**The tasks:**
1: In the piece on Generalized Boosting Models, what is the one limitation listed?
2: Carry on the text about Generalized Boosting Models, starting right after its last sentence.

Introduction 

This model is similar to Boosted Regression Trees only run through a different package in R. 

These models are a combination of two techniques: decision tree algorithms and boosting methods. Generalized Boosting Models repeatedly fit many decision trees to improve the accuracy of the model. For each new tree in the model, a random subset of all the data is selected using the boosting method. For each new tree in the model, the input data are weighted in such a way that data that was poorly modelled by previous trees has a higher probability of being selected in the new tree. This means that after the first tree is fitted the model will take into account the error in the prediction of that tree to fit the next tree, and so on. By taking into account the fit of previous trees that are built, the model continuously tries to improve its accuracy. This sequential approach is unique to boosting. 

Generalized Boosting Models have two important parameters that need to be specified by the user. 

  • Interaction depth (= tree complexity in BRT): this controls the number of splits in each tree. A value of 1 results in trees with only 1 split, and this means that the model does not take into account interactions between environmental variables. A value of 2 results in two splits, etc. 
  • Shrinkage (= learning rate in BRT): this determines the contribution of each tree to the growing model. As small shrinkage value results in many trees to be built. 

 
 

These two parameters together determine the number of trees that is required for optimal prediction. The aim is to find the combination of parameters that results in the minimum error for predictions and a model with at least 1000 trees. The optimal values for these parameters depend on the size of your dataset. For datasets with <500 occurrence points, it is best to model simple trees (interaction depth = 2 or 3) with small enough shrinkage rates to allow the model to grow at least 1000 trees. 

Generalized Boosting Models are a powerful algorithm and work very well with large datasets or when you have a large number of environmental variables compared to the number of observations, and they are very robust to missing values and outliers. 

 
 

Advantages 

  • Can be used with a variety of response types (binomial, gaussian, poisson) 
  • Stochastic, which improves predictive performance 
  • The best fit is automatically detected by the algorithm 
  • Model represents the effect of each predictor after accounting for the effects of other predictors 
  • Robust to missing values and outliers 
     

Limitations 

  • Need at least 2 predictor variables to run 

 
 

Assumptions 

No formal distributional assumptions, generalized boosting models are non-parametric and can thus handle skewed and multi-modal data as well as categorical data that are ordinal or non-ordinal.

**Given material:**
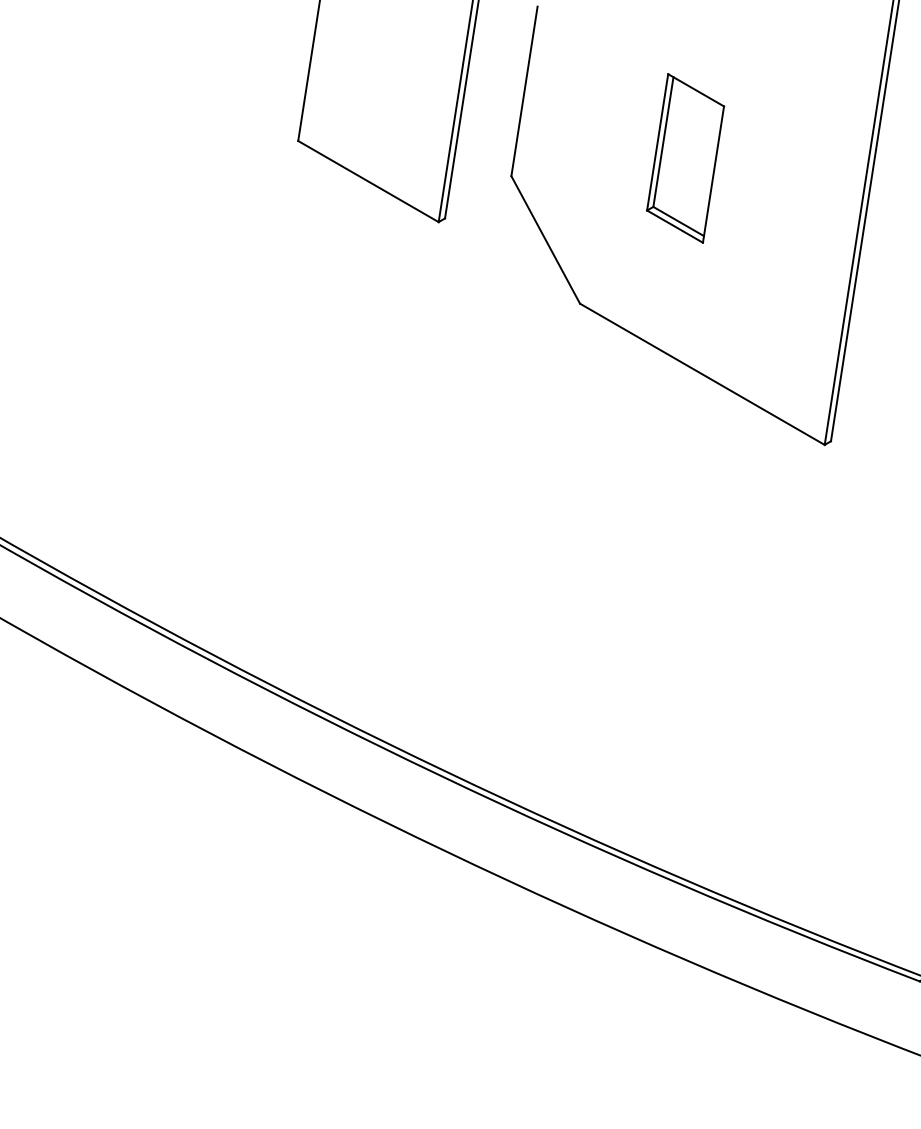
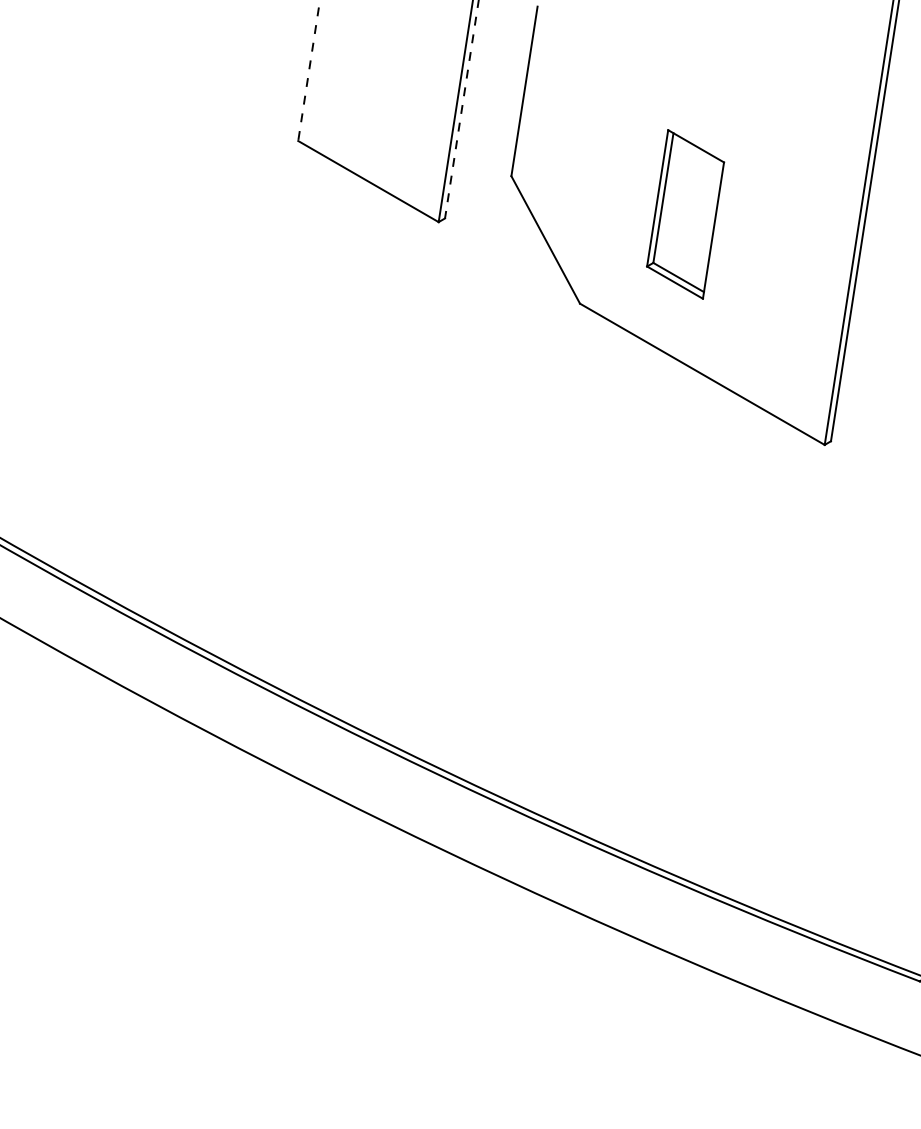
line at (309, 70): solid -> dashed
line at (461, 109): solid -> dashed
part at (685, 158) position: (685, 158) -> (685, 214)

**Answers by task:**
1: They need at least 2 predictor variables to run.

2:
 
 

Requires absence data 

Yes. 

 
Configuration options  

EcoCommons allows the user to set model arguments as specified below. 

random_seed  

Seed used for generating random values. Using the same seed value, i.e. 123, ensures that running the same model, with the same data and settings generates the same result, despite stochastic processes such as machine learning or cross-validation. 

Number of repetitions (nb_run_eval) 

Integer value, corresponding to the number of repetitions to be done for calibration/validation splitting. (default = 10) 

Data split percentage (data_split) 

Numeric value between 0 and 100, corresponding to the percentage of data used to calibrate the models (calibration/validation splitting). (default = 100) 

prevalence 

Allows to give more or less weight to particular observations; default = NULL: each observation (presence or absence) has the same weight; if value < 0.5: absences are given more weight; if value > 0.5: presences are given more weight. (algorithm parameter) 

Variable importance (var_import) 

Integer value, corresponding to the number of permutations to be done for each variable to estimate variable importance. (default = 0) 

Scale models (rescale_all_models) 

A logical value defining whether all models predictions should be scaled with a binomial GLM or not. (default = FALSE)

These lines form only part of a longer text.